**COLLECTED DATA:**
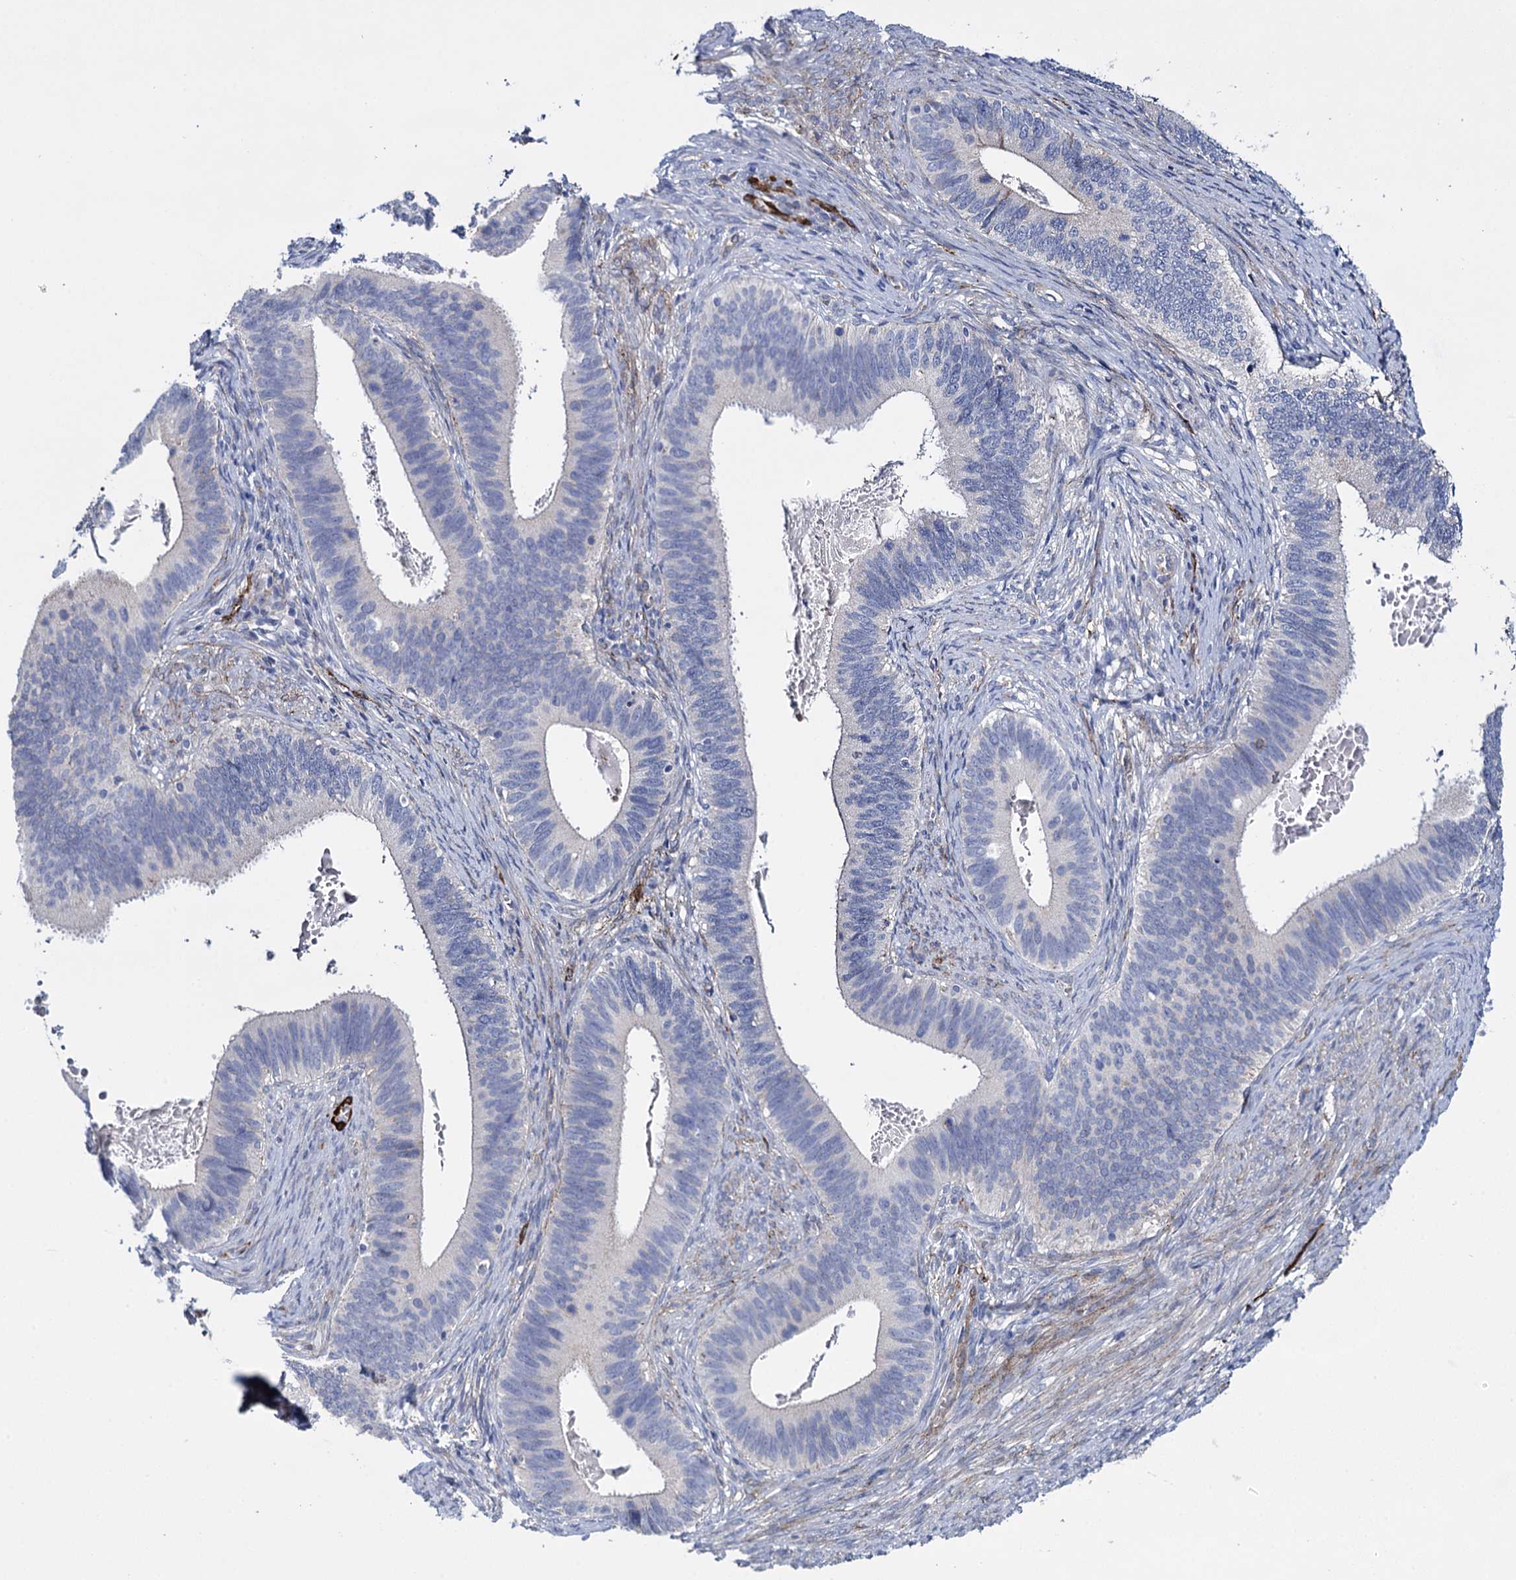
{"staining": {"intensity": "negative", "quantity": "none", "location": "none"}, "tissue": "cervical cancer", "cell_type": "Tumor cells", "image_type": "cancer", "snomed": [{"axis": "morphology", "description": "Adenocarcinoma, NOS"}, {"axis": "topography", "description": "Cervix"}], "caption": "This is an IHC photomicrograph of cervical cancer (adenocarcinoma). There is no expression in tumor cells.", "gene": "SNCG", "patient": {"sex": "female", "age": 42}}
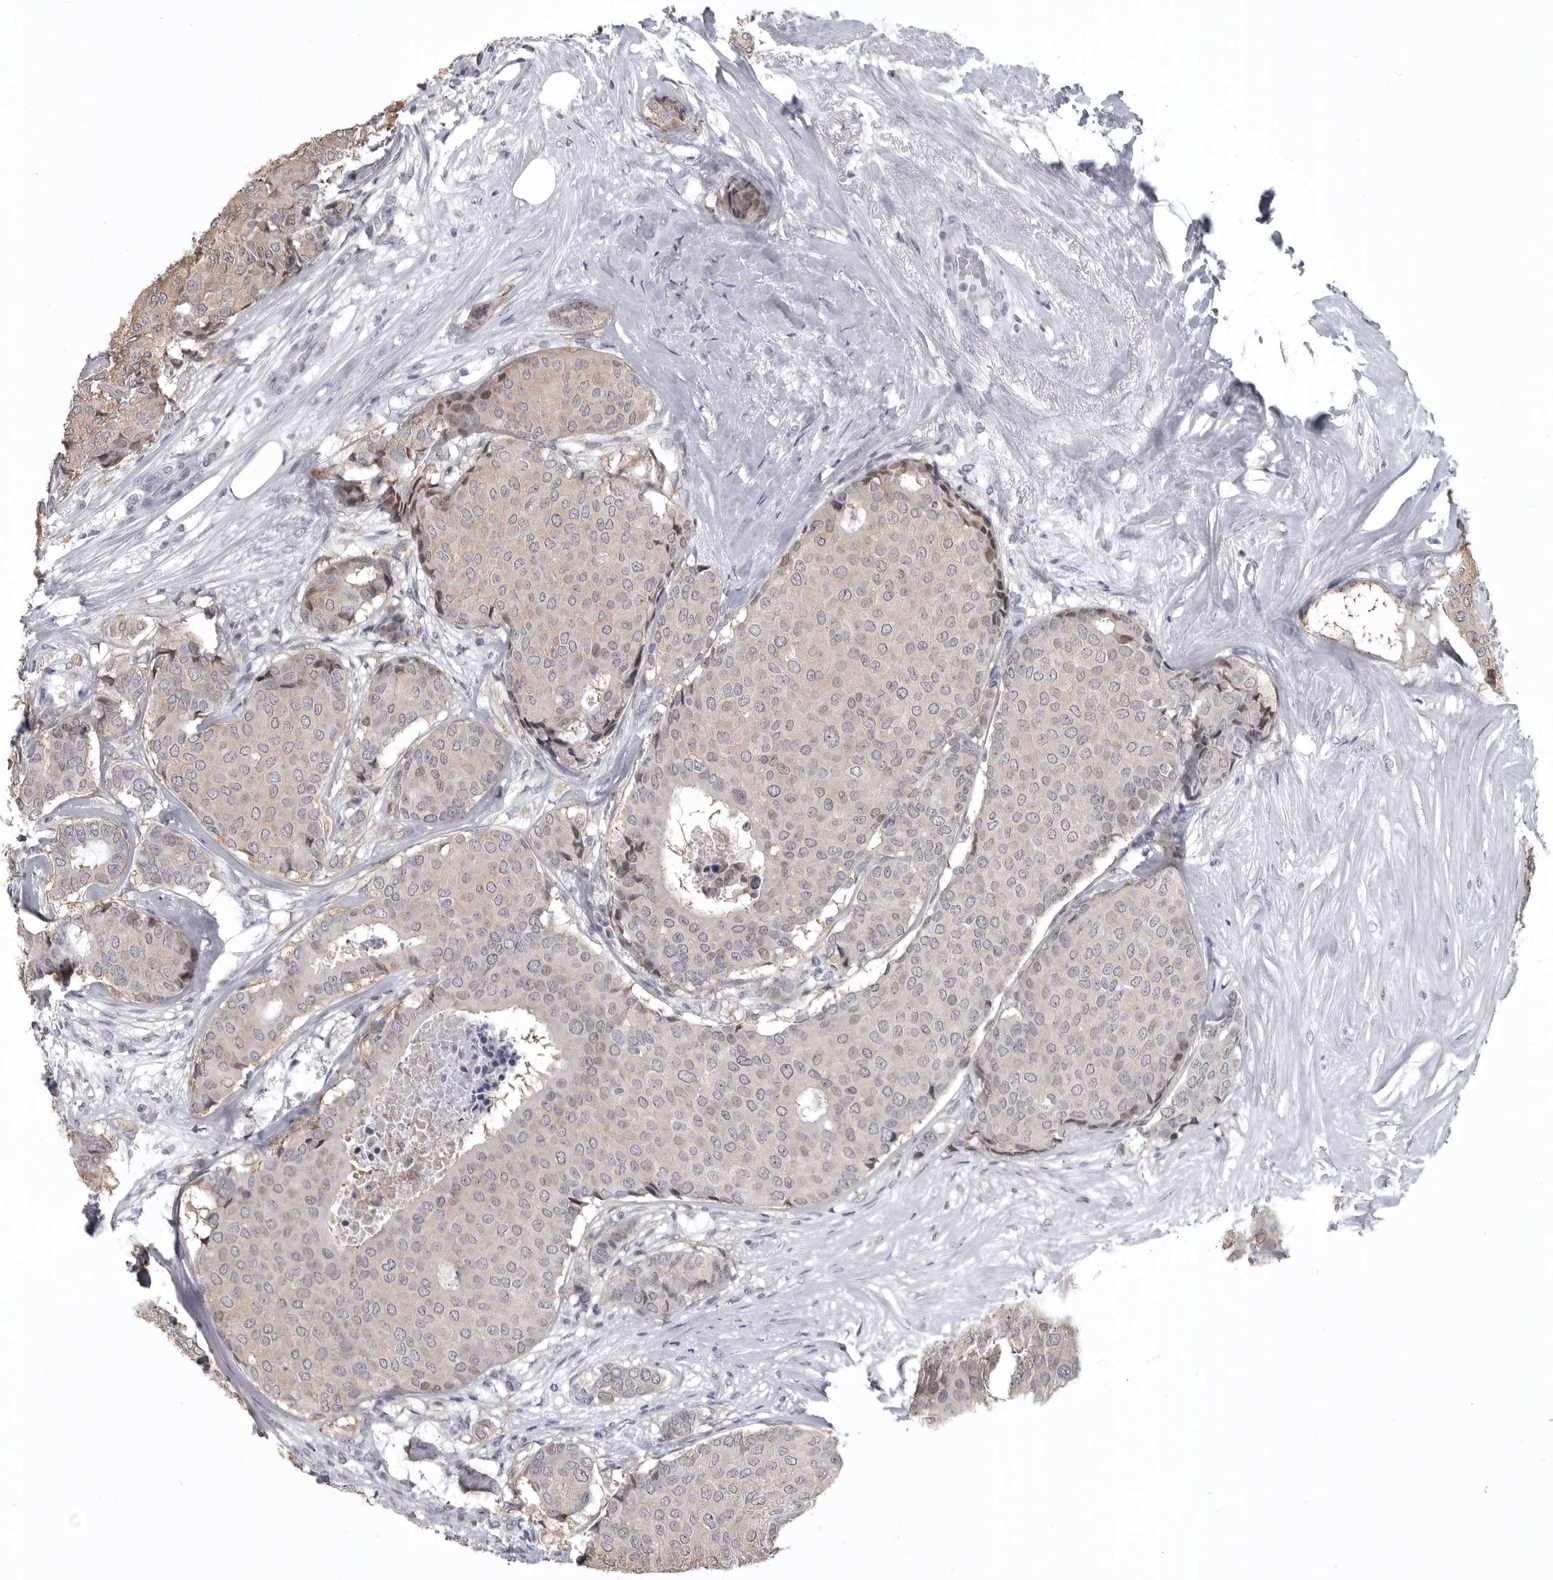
{"staining": {"intensity": "weak", "quantity": "<25%", "location": "cytoplasmic/membranous"}, "tissue": "breast cancer", "cell_type": "Tumor cells", "image_type": "cancer", "snomed": [{"axis": "morphology", "description": "Duct carcinoma"}, {"axis": "topography", "description": "Breast"}], "caption": "Breast cancer was stained to show a protein in brown. There is no significant positivity in tumor cells.", "gene": "SNX16", "patient": {"sex": "female", "age": 75}}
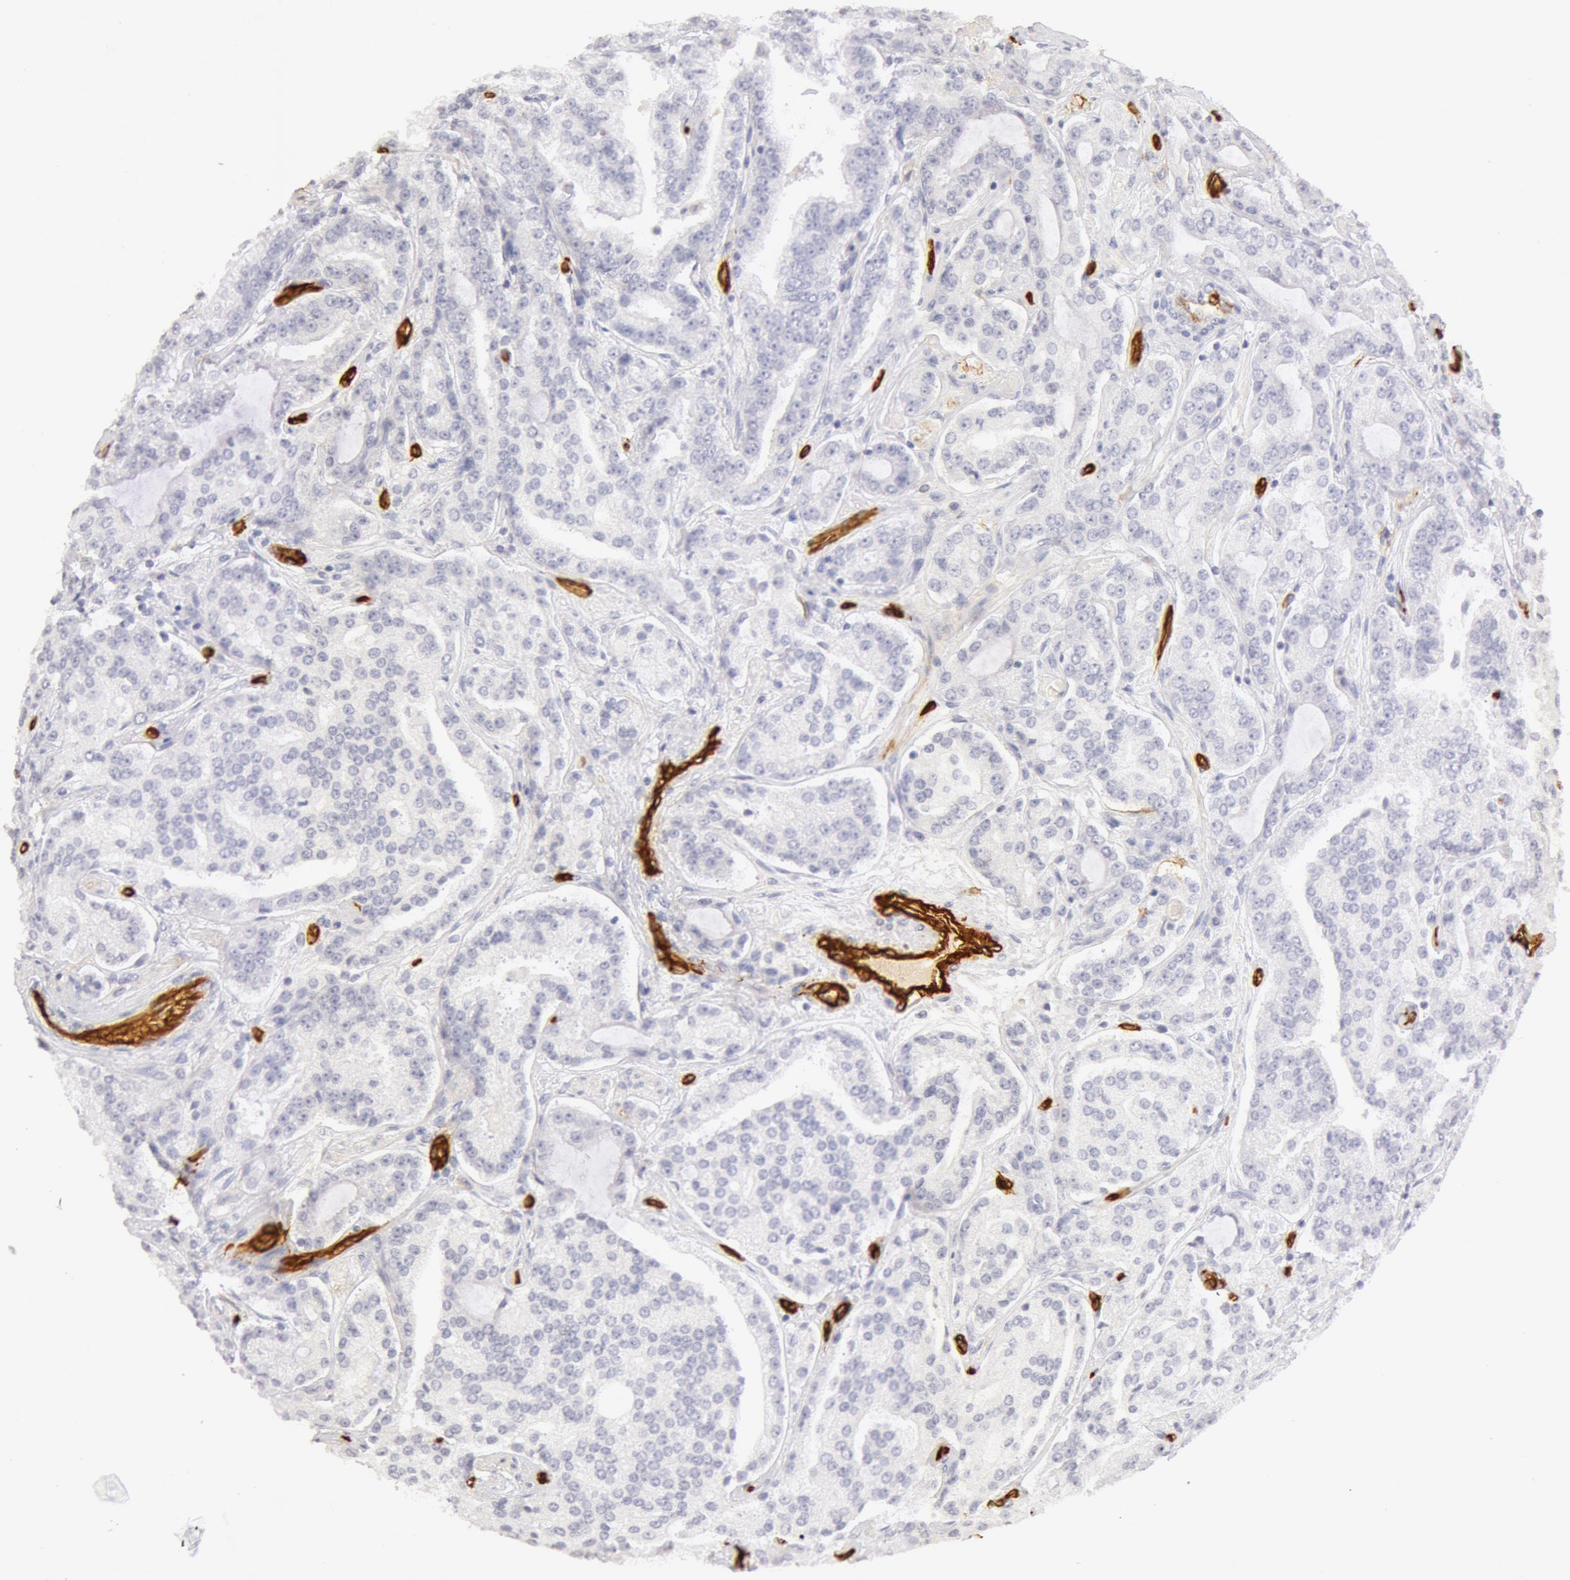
{"staining": {"intensity": "negative", "quantity": "none", "location": "none"}, "tissue": "prostate cancer", "cell_type": "Tumor cells", "image_type": "cancer", "snomed": [{"axis": "morphology", "description": "Adenocarcinoma, Medium grade"}, {"axis": "topography", "description": "Prostate"}], "caption": "An immunohistochemistry (IHC) image of medium-grade adenocarcinoma (prostate) is shown. There is no staining in tumor cells of medium-grade adenocarcinoma (prostate).", "gene": "AQP1", "patient": {"sex": "male", "age": 72}}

**TRY IT:** Give every line of the listing above again, exactly, with no images.

**EXERCISE ANSWER:**
{"staining": {"intensity": "negative", "quantity": "none", "location": "none"}, "tissue": "cervical cancer", "cell_type": "Tumor cells", "image_type": "cancer", "snomed": [{"axis": "morphology", "description": "Adenocarcinoma, NOS"}, {"axis": "topography", "description": "Cervix"}], "caption": "This is an IHC photomicrograph of cervical cancer (adenocarcinoma). There is no expression in tumor cells.", "gene": "SNCG", "patient": {"sex": "female", "age": 42}}
{"staining": {"intensity": "weak", "quantity": "<25%", "location": "cytoplasmic/membranous"}, "tissue": "breast cancer", "cell_type": "Tumor cells", "image_type": "cancer", "snomed": [{"axis": "morphology", "description": "Duct carcinoma"}, {"axis": "topography", "description": "Breast"}], "caption": "Breast cancer was stained to show a protein in brown. There is no significant positivity in tumor cells.", "gene": "SNX16", "patient": {"sex": "female", "age": 75}}
{"staining": {"intensity": "negative", "quantity": "none", "location": "none"}, "tissue": "prostate cancer", "cell_type": "Tumor cells", "image_type": "cancer", "snomed": [{"axis": "morphology", "description": "Adenocarcinoma, Medium grade"}, {"axis": "topography", "description": "Prostate"}], "caption": "An immunohistochemistry (IHC) image of medium-grade adenocarcinoma (prostate) is shown. There is no staining in tumor cells of medium-grade adenocarcinoma (prostate).", "gene": "AQP1", "patient": {"sex": "male", "age": 72}}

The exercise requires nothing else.